** Opening Provided data block **
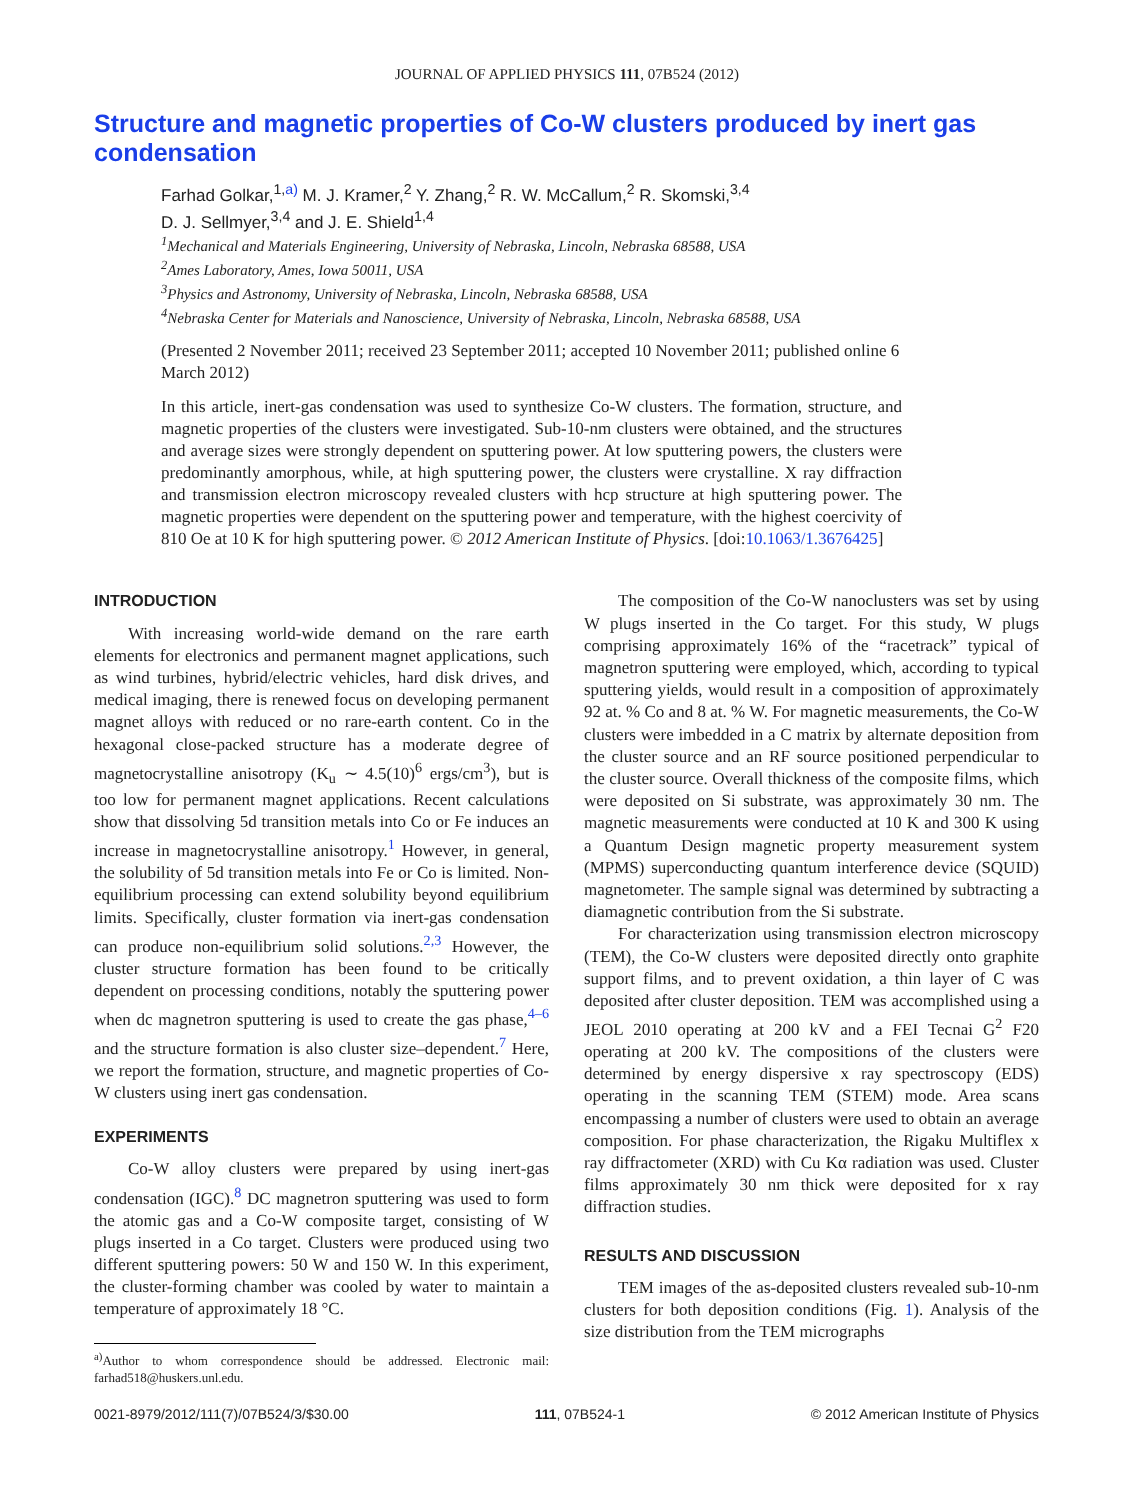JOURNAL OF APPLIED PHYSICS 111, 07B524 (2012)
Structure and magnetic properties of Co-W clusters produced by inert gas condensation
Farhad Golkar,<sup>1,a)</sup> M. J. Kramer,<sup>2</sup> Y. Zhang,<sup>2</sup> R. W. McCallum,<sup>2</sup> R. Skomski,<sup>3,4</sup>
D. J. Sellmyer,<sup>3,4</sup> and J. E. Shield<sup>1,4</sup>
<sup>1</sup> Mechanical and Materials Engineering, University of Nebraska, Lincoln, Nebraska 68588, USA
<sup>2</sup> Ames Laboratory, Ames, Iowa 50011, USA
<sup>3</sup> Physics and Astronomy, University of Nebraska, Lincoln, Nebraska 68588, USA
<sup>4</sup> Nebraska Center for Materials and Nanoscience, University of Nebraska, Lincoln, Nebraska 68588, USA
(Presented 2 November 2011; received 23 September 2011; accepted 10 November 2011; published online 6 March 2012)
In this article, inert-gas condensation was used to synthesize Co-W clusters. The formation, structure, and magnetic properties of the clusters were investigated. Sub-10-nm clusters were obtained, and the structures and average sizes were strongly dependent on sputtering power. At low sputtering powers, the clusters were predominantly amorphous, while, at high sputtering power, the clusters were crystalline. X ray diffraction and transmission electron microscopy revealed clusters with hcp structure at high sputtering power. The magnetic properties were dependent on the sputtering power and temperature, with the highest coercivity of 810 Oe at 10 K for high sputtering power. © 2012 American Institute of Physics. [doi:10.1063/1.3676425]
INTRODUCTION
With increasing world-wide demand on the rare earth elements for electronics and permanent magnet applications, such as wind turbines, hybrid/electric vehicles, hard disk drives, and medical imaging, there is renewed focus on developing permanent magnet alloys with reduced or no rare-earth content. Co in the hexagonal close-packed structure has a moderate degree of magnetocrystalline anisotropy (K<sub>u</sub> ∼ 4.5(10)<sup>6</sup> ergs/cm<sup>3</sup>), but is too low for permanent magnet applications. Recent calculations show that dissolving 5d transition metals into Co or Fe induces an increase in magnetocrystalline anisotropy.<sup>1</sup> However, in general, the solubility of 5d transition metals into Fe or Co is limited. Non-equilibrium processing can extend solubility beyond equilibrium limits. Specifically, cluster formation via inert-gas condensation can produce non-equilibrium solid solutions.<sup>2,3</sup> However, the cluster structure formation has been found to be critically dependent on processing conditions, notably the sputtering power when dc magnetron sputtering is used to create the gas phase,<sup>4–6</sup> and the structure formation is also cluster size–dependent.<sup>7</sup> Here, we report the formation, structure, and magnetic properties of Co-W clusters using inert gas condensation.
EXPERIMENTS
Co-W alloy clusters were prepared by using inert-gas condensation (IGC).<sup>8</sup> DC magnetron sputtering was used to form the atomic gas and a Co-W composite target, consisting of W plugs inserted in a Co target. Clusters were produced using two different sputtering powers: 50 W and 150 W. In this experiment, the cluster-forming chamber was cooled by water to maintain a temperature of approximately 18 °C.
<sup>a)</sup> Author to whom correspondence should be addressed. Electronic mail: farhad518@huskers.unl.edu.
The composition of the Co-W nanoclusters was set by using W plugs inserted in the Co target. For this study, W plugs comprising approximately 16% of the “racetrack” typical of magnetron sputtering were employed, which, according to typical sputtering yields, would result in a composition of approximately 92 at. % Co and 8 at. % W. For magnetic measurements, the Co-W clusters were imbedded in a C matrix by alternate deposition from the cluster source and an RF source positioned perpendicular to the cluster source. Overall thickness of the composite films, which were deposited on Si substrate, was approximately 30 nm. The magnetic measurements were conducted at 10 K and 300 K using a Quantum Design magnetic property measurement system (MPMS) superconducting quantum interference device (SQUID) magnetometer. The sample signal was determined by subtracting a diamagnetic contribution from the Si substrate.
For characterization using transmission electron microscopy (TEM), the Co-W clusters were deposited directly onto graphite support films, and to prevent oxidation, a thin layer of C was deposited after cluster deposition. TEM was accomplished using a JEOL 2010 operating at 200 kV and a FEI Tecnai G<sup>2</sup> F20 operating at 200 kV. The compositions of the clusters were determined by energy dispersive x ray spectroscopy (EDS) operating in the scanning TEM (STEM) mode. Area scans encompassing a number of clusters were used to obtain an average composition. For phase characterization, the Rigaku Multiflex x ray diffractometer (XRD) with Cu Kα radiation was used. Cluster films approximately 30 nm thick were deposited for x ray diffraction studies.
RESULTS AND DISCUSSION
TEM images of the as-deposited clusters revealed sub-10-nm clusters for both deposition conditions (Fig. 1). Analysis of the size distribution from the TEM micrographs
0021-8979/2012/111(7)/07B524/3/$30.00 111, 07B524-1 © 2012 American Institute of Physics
** Closing Provided data block **
** Opening Provided data block **
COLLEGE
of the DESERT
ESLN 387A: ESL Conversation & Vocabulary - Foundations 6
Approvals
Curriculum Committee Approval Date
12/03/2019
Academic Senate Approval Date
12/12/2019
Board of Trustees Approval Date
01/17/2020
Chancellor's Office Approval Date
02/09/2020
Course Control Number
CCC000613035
** Closing Provided data block **
** Opening Provided data block **
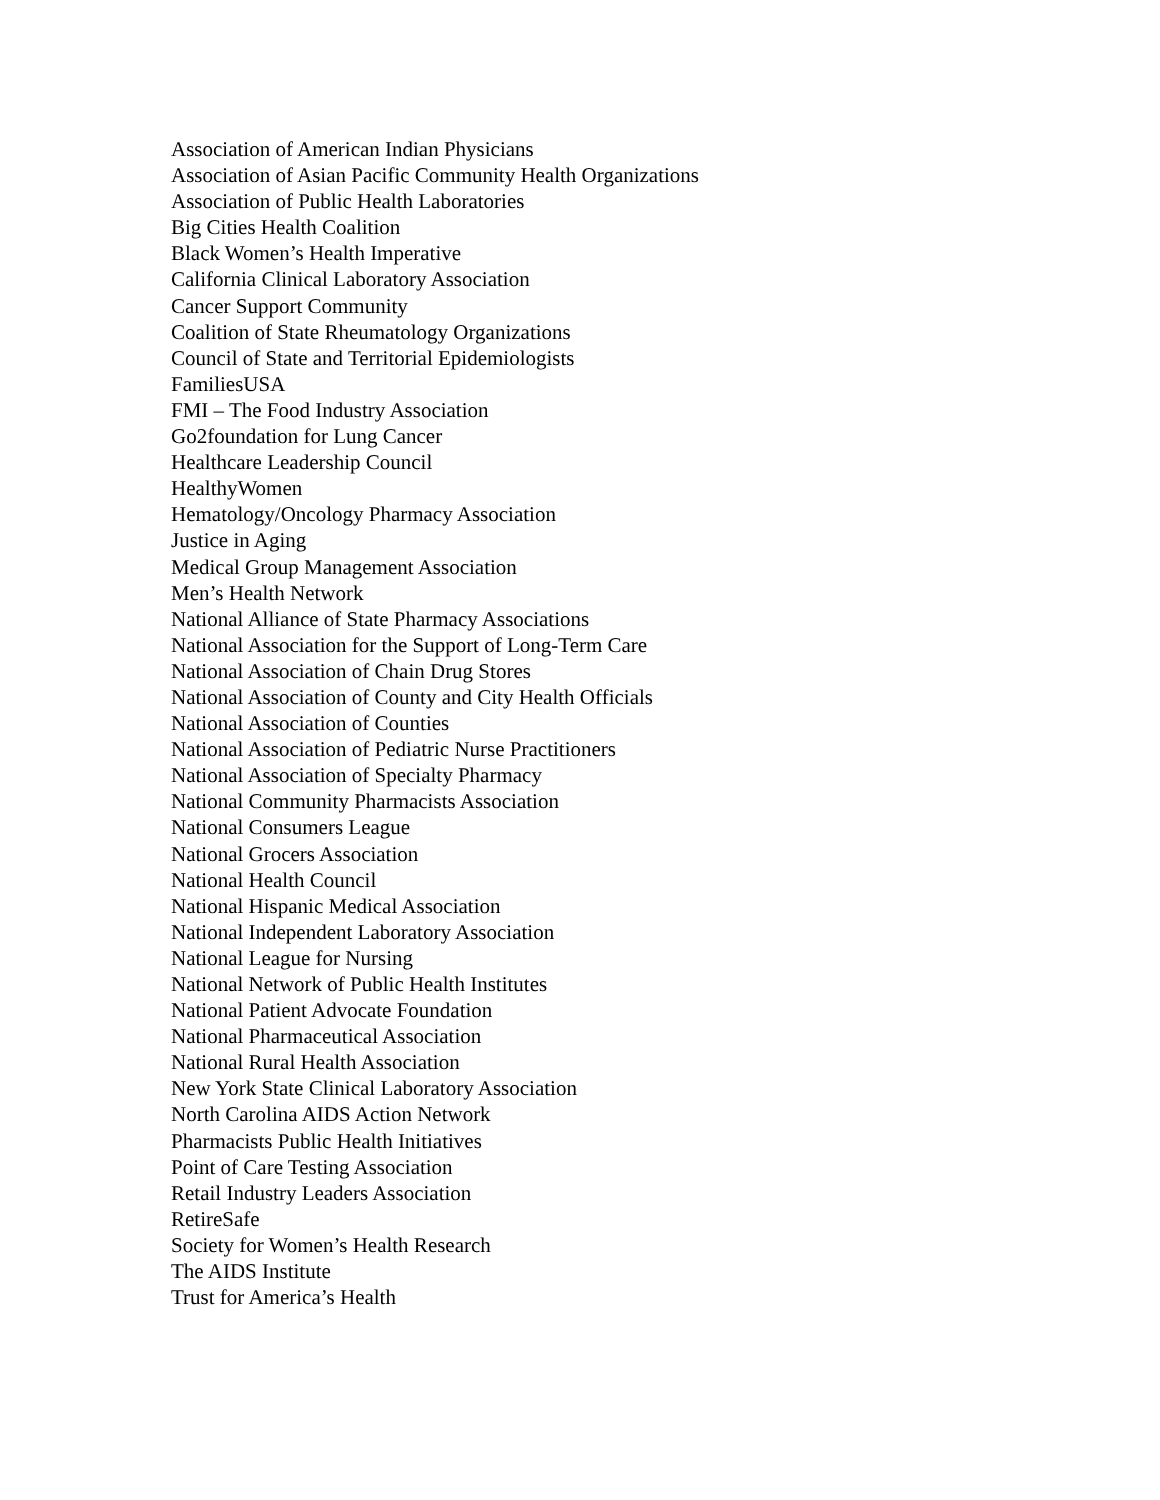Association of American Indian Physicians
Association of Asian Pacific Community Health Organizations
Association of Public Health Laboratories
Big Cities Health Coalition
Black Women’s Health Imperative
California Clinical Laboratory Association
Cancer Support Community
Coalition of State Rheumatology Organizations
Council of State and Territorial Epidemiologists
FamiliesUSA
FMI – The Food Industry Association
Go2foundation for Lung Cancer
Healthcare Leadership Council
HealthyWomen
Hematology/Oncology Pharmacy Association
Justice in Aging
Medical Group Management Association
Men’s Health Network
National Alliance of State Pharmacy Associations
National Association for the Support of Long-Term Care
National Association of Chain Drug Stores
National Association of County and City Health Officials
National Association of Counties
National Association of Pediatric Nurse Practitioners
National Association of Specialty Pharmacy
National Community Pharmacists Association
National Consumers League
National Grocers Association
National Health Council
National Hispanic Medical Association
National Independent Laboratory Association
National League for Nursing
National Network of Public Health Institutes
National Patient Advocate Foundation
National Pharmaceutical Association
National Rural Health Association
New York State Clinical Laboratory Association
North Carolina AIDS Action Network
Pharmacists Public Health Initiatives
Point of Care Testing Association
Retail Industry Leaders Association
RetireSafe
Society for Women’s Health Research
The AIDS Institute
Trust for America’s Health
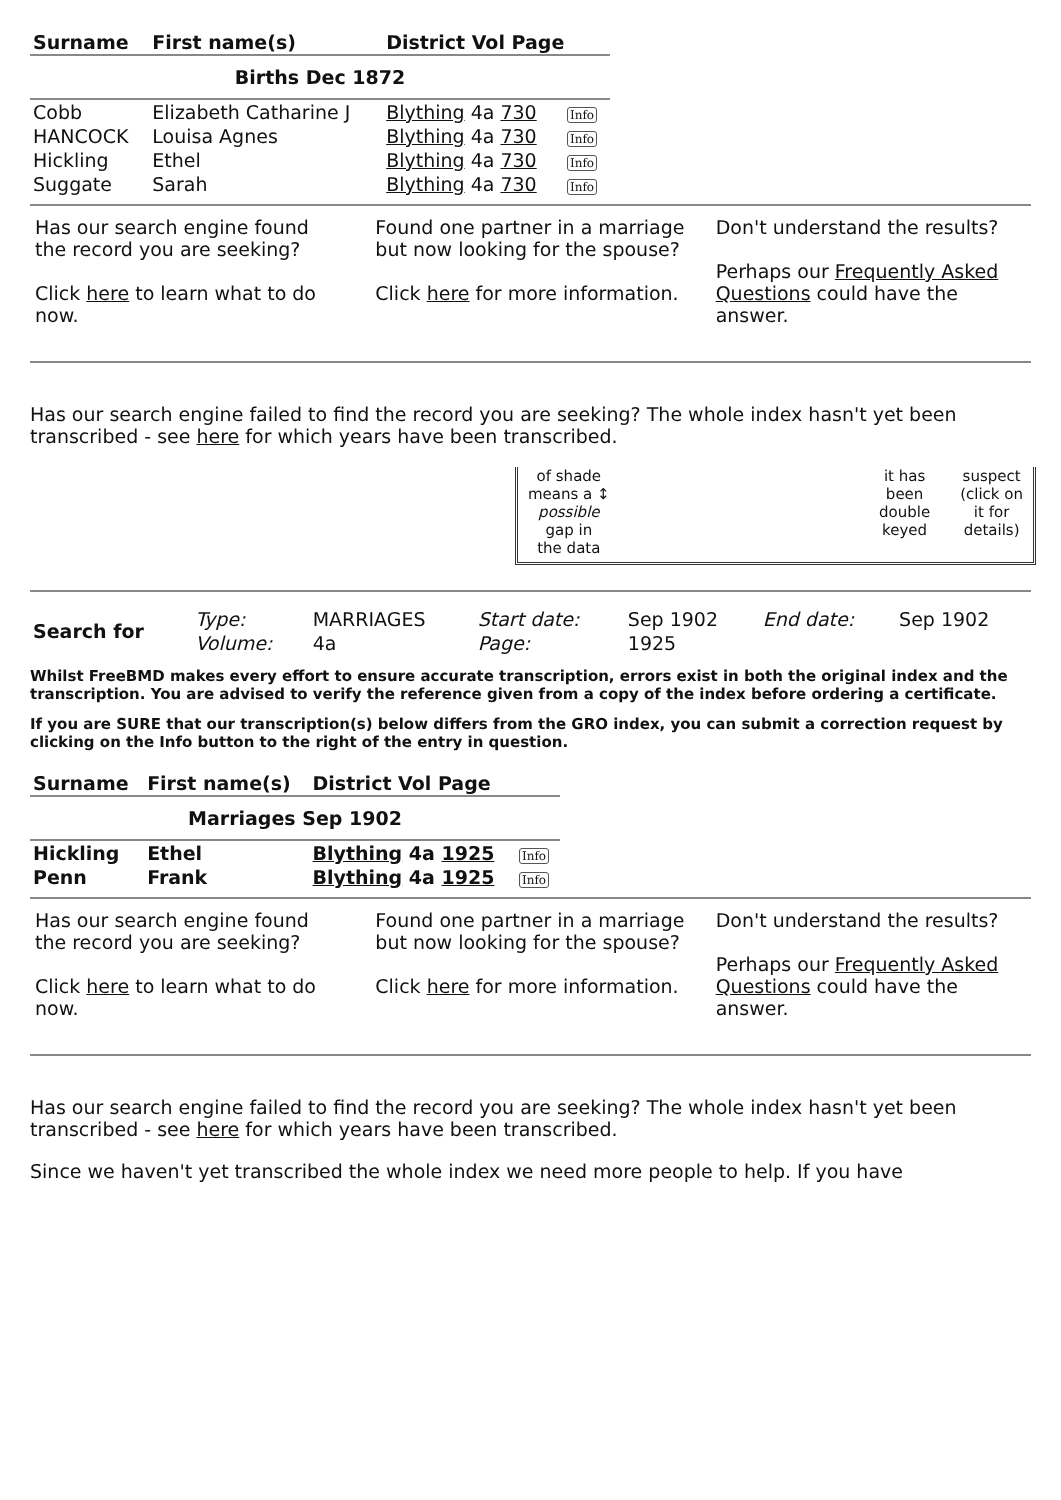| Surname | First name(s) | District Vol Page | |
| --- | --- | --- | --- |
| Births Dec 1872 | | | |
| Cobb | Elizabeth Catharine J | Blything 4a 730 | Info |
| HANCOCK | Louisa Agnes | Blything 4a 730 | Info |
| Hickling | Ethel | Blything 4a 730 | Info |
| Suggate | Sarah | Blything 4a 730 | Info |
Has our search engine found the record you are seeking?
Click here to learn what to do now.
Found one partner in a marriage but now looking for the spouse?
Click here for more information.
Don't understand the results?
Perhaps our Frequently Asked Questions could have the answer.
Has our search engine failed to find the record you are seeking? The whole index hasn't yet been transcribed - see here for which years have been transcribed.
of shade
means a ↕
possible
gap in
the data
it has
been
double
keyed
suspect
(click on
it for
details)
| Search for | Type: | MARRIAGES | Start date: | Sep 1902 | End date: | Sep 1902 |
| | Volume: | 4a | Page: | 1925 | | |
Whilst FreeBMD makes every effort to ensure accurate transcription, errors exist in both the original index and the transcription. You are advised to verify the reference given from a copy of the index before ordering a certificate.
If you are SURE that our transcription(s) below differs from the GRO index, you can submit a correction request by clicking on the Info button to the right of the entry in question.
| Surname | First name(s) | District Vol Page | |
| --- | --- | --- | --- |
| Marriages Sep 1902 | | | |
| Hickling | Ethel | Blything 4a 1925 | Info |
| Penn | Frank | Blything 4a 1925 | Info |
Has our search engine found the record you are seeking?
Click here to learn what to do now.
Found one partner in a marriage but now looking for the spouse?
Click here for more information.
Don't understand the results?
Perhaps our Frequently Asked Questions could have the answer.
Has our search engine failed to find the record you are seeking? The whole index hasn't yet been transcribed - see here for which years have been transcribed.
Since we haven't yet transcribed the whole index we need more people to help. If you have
** Closing Provided data block **
■ Exercise description ■
Copy word for word the stretch of entries above from the line that has "Go2foundation for Lung Cancer" through the line that has "National Community Pharmacists Association", both ends included, and nothing outside it.

■ Written solution ■
Go2foundation for Lung Cancer
Healthcare Leadership Council
HealthyWomen
Hematology/Oncology Pharmacy Association
Justice in Aging
Medical Group Management Association
Men’s Health Network
National Alliance of State Pharmacy Associations
National Association for the Support of Long-Term Care
National Association of Chain Drug Stores
National Association of County and City Health Officials
National Association of Counties
National Association of Pediatric Nurse Practitioners
National Association of Specialty Pharmacy
National Community Pharmacists Association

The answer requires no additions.